━━━ Data provided

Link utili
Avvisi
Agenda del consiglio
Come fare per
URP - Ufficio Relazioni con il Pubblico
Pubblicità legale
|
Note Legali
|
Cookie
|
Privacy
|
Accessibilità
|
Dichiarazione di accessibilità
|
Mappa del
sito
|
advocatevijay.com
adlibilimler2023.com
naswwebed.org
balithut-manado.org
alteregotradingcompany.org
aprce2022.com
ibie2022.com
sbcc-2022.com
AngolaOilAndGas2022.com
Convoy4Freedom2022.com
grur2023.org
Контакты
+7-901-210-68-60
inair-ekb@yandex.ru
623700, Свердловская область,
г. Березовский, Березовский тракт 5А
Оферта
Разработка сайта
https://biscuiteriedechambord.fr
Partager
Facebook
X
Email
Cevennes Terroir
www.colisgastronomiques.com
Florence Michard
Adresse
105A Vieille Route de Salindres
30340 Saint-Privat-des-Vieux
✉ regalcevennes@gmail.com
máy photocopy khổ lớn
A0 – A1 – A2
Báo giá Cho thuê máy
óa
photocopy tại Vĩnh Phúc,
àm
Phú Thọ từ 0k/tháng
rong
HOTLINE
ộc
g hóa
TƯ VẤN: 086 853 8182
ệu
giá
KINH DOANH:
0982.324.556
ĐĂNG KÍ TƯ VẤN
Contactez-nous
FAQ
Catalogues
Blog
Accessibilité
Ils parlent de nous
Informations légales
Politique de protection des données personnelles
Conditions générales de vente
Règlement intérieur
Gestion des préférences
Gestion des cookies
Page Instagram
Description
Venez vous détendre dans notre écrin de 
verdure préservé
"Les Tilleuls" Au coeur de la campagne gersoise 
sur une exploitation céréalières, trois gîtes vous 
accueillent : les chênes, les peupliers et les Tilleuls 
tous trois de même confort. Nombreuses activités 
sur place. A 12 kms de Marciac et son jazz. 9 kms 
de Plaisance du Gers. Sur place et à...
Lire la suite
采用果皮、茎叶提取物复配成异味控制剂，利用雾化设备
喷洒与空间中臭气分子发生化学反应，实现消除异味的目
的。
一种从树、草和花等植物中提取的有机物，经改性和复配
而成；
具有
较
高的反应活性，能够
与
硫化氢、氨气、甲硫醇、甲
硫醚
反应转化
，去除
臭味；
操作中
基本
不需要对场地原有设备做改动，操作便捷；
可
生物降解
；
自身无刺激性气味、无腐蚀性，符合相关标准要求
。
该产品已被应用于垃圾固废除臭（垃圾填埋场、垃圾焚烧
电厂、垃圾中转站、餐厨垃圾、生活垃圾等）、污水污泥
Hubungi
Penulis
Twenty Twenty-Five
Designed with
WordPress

━━━━━━

• Your instructions: Repeat all entries. Match them exactly.

• Answer box:
Link utili
Avvisi
Agenda del consiglio
Come fare per
URP - Ufficio Relazioni con il Pubblico
Pubblicità legale
|
Note Legali
|
Cookie
|
Privacy
|
Accessibilità
|
Dichiarazione di accessibilità
|
Mappa del
sito
|
advocatevijay.com
adlibilimler2023.com
naswwebed.org
balithut-manado.org
alteregotradingcompany.org
aprce2022.com
ibie2022.com
sbcc-2022.com
AngolaOilAndGas2022.com
Convoy4Freedom2022.com
grur2023.org
Контакты
+7-901-210-68-60
inair-ekb@yandex.ru
623700, Свердловская область,
г. Березовский, Березовский тракт 5А
Оферта
Разработка сайта
https://biscuiteriedechambord.fr
Partager
Facebook
X
Email
Cevennes Terroir
www.colisgastronomiques.com
Florence Michard
Adresse
105A Vieille Route de Salindres
30340 Saint-Privat-des-Vieux
✉ regalcevennes@gmail.com
máy photocopy khổ lớn
A0 – A1 – A2
Báo giá Cho thuê máy
óa
photocopy tại Vĩnh Phúc,
àm
Phú Thọ từ 0k/tháng
rong
HOTLINE
ộc
g hóa
TƯ VẤN: 086 853 8182
ệu
giá
KINH DOANH:
0982.324.556
ĐĂNG KÍ TƯ VẤN
Contactez-nous
FAQ
Catalogues
Blog
Accessibilité
Ils parlent de nous
Informations légales
Politique de protection des données personnelles
Conditions générales de vente
Règlement intérieur
Gestion des préférences
Gestion des cookies
Page Instagram
Description
Venez vous détendre dans notre écrin de 
verdure préservé
"Les Tilleuls" Au coeur de la campagne gersoise 
sur une exploitation céréalières, trois gîtes vous 
accueillent : les chênes, les peupliers et les Tilleuls 
tous trois de même confort. Nombreuses activités 
sur place. A 12 kms de Marciac et son jazz. 9 kms 
de Plaisance du Gers. Sur place et à...
Lire la suite
采用果皮、茎叶提取物复配成异味控制剂，利用雾化设备
喷洒与空间中臭气分子发生化学反应，实现消除异味的目
的。
一种从树、草和花等植物中提取的有机物，经改性和复配
而成；
具有
较
高的反应活性，能够
与
硫化氢、氨气、甲硫醇、甲
硫醚
反应转化
，去除
臭味；
操作中
基本
不需要对场地原有设备做改动，操作便捷；
可
生物降解
；
自身无刺激性气味、无腐蚀性，符合相关标准要求
。
该产品已被应用于垃圾固废除臭（垃圾填埋场、垃圾焚烧
电厂、垃圾中转站、餐厨垃圾、生活垃圾等）、污水污泥
Hubungi
Penulis
Twenty Twenty-Five
Designed with
WordPress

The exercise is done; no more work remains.